He’ll Find You

  
One Christmas when I was very small my parents told us that we were going to spend the holiday with our grandparents. This was a new and exciting thing for me. We always spent a few weeks in the summer with them in Texas, but we’d never been there for Christmas. I began to imagine how fun this was going to be! I’d get to see all my Texas aunts and uncles and to play with my cousins. And, of course, spending time with my grandparents was a great treat. Since we rarely got to see them, they completely indulged us with treats and attention. The more I thought about it, the more excited I became about our trip.  

But, wait a minute. Just hold on a minute here. If I was in Texas instead of Georgia, how would Santa Claus ever find me? How would he know to bring all the toys I’d asked for to my grandparents’ house? More than fifty years later, I fully remember the horror and the panic of that moment. My mother assured me that Santa would find me and that I shouldn’t worry about it. She could usually put any of my fears to rest, but this time, I just wasn’t sure she knew what she was talking about. I kept on worrying about it. I fretted on the car trip out there and for the days leading up to Christmas morning. All the fun I’d anticipated having on this special trip was tainted by that nagging voice in my head: “Will Santa find me? Will he still bring me my toys?” Of course he did find me and he brought me all I’d asked for and more. I’d like to say that I realized Christmas wasn’t about getting toys from Santa, and that I’d ruined the time with my Texas family because of my greedy little heart. But I was only five years old and at the time all I cared about was presents.  

I’d like to say also that I never again allowed myself to be distracted from the real meaning of Christmas—but that wouldn’t be true either. I found it easy, and even great fun, to be caught up in the materialism of a worldly Christmas. It was too many useless gifts, too many frantic activities, and too much exhaustion at the end of the day. It was only when I’d begun to reclaim Advent in my life that Christmas became more spiritual and much less material. I don’t know why I resisted the Church’s teaching on Advent for so long. I wanted to put the Christmas tree up the day after Thanksgiving and shop until I dropped at every spare moment. I didn’t want to waste a festive minute on prayer or reflection, much less on fasting or charitable works. I wanted to rush right into Christmas and then be completely worn out and a little depressed on December 26.  
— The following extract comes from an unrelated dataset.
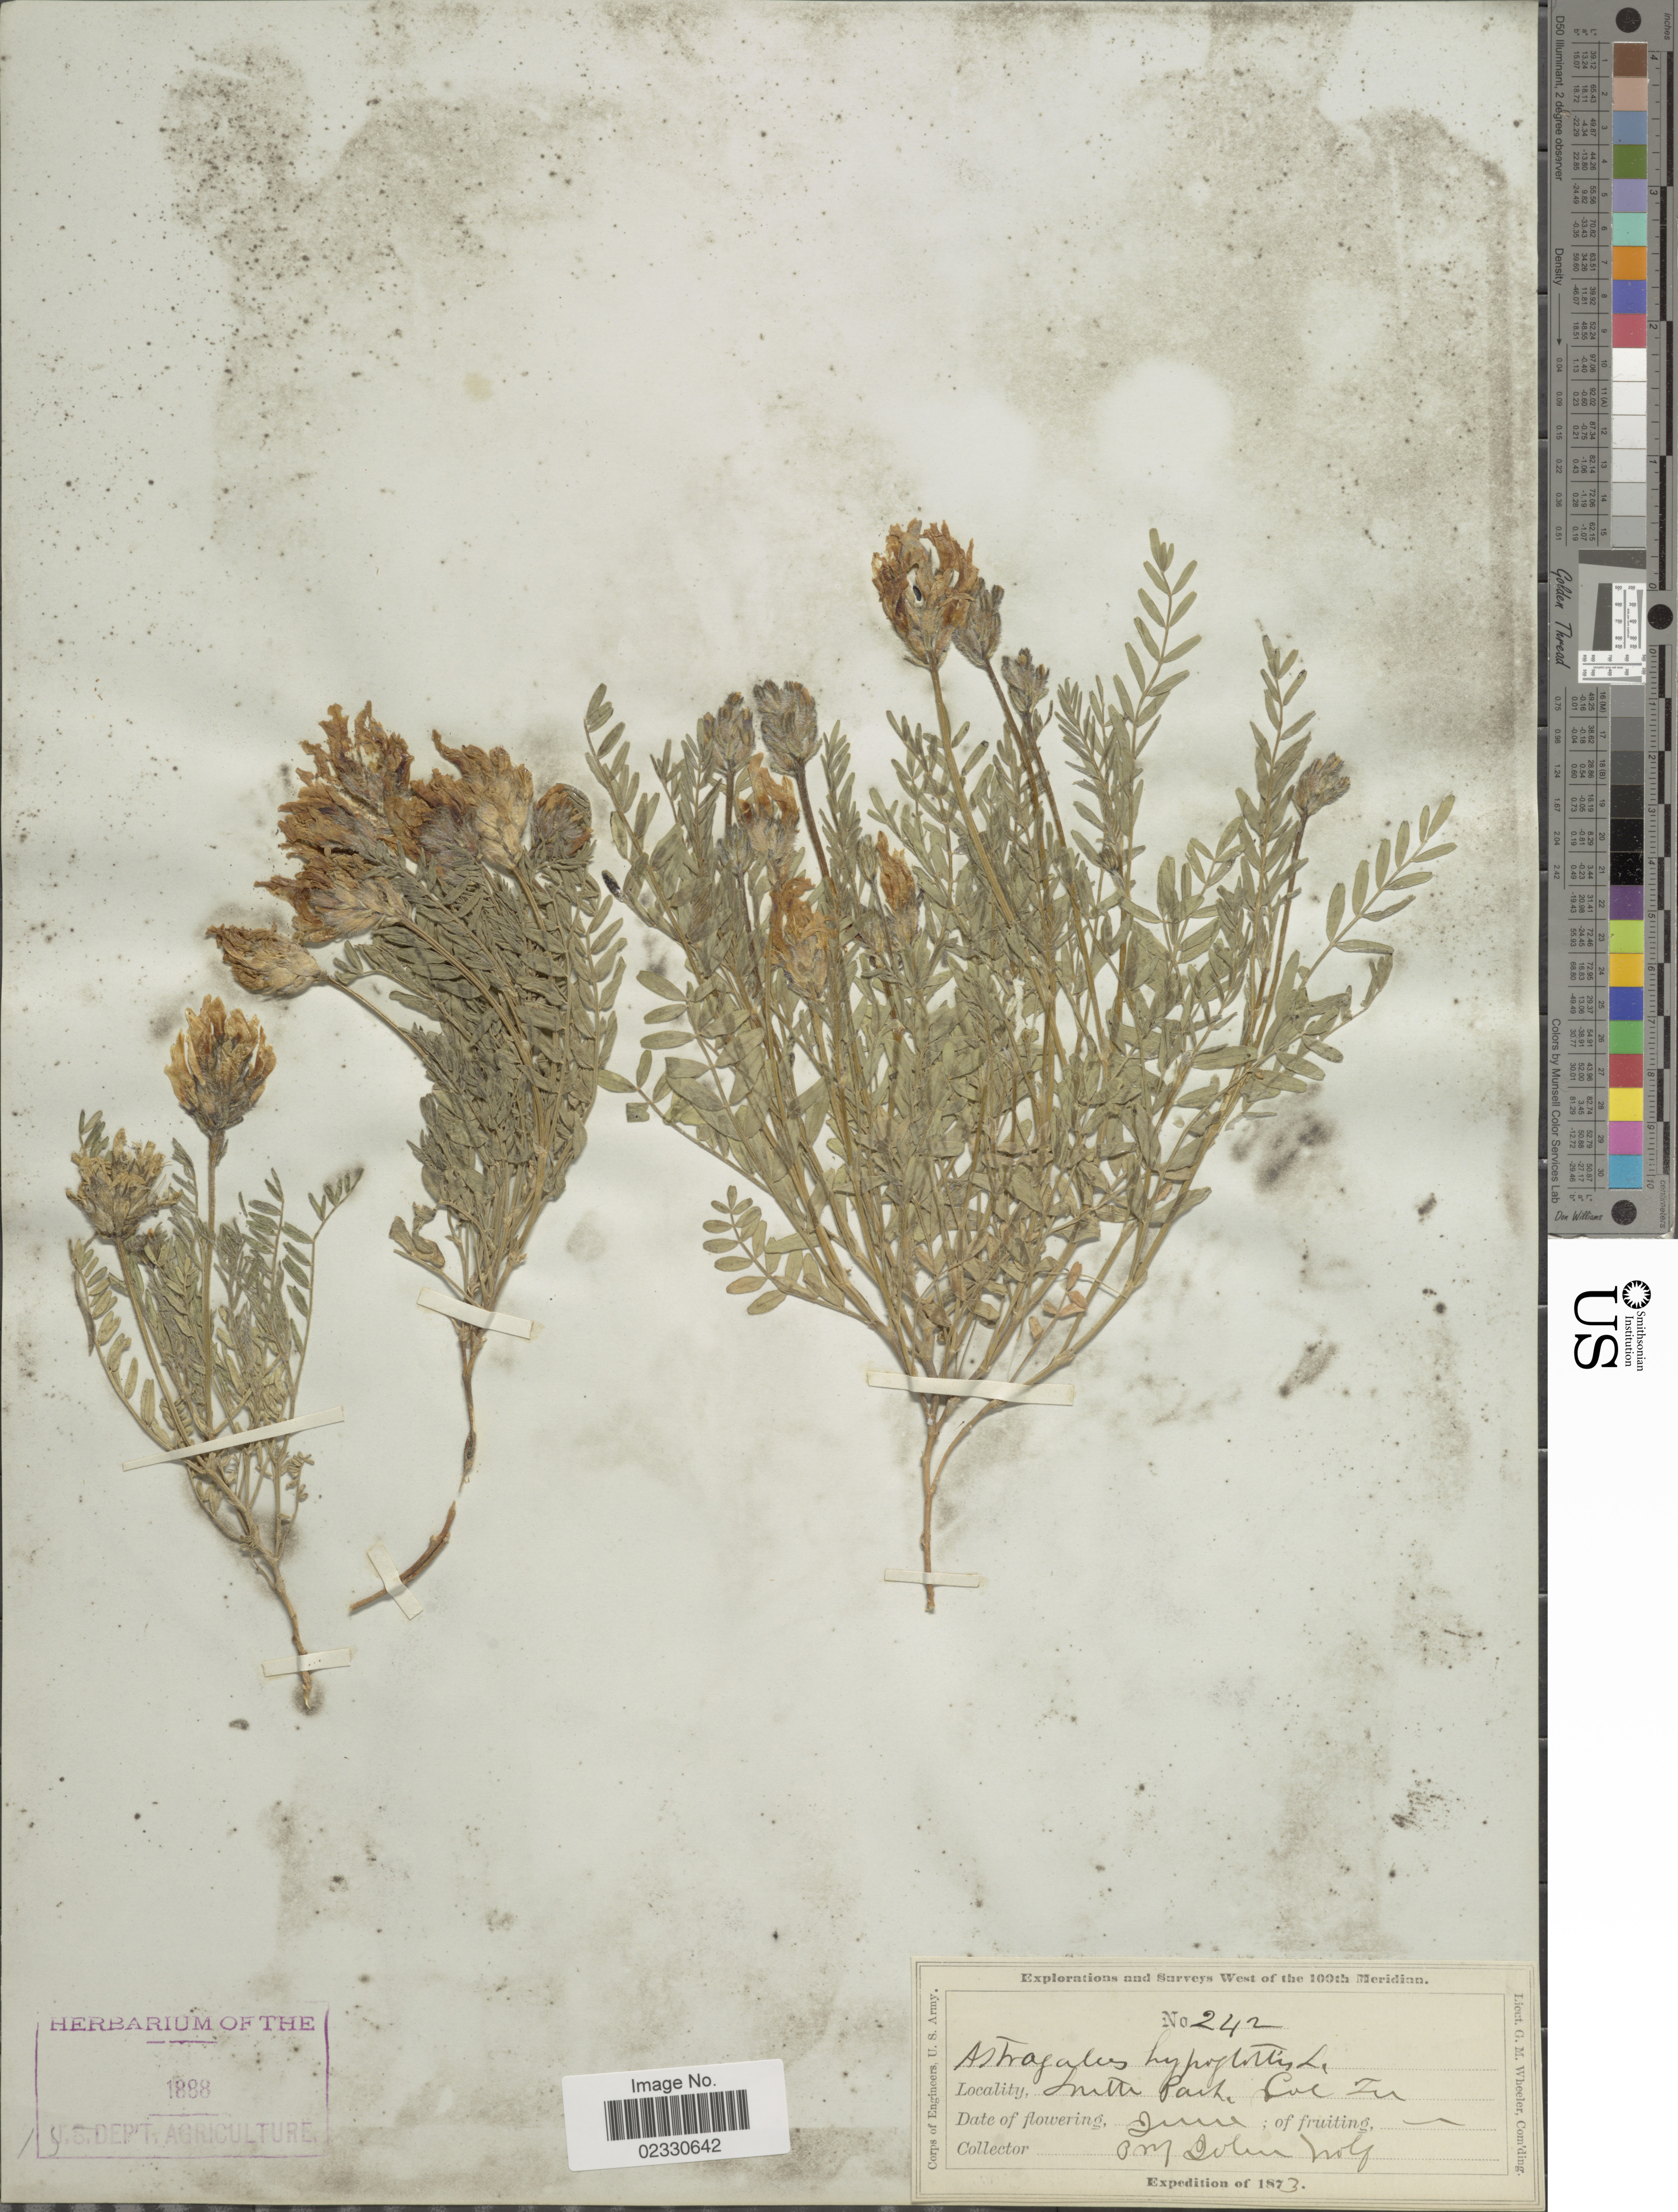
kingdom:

These days, I’ve learned to savor every moment leading up to HIs birth. I re-read favorite devotions and Scripture. I spend time in Advent, rather than just money. And I’ve recognized that Christmas BEGINS on December 25 and lasts those famous “12 Days” until January 6 and the Feast of the Epiphany when we celebrate the coming of the Wise Men. I hope you and your family embrace the season of Advent and, as it draws to a close, that you’re prepared to welcome the Christ Child into your heart. I hope you take the time for prayer and reflection and make the most of moments shared with your family and friends. And remember what my mother told me on that Christmas in Texas: Don’t worry. He’ll always find you.

“Who among us will celebrate Christmas correctly? Whoever finally lays down all power, reputation, honor, vanity, and arrogance beside the manger. Whoever remains lowly and lets God alone be high.”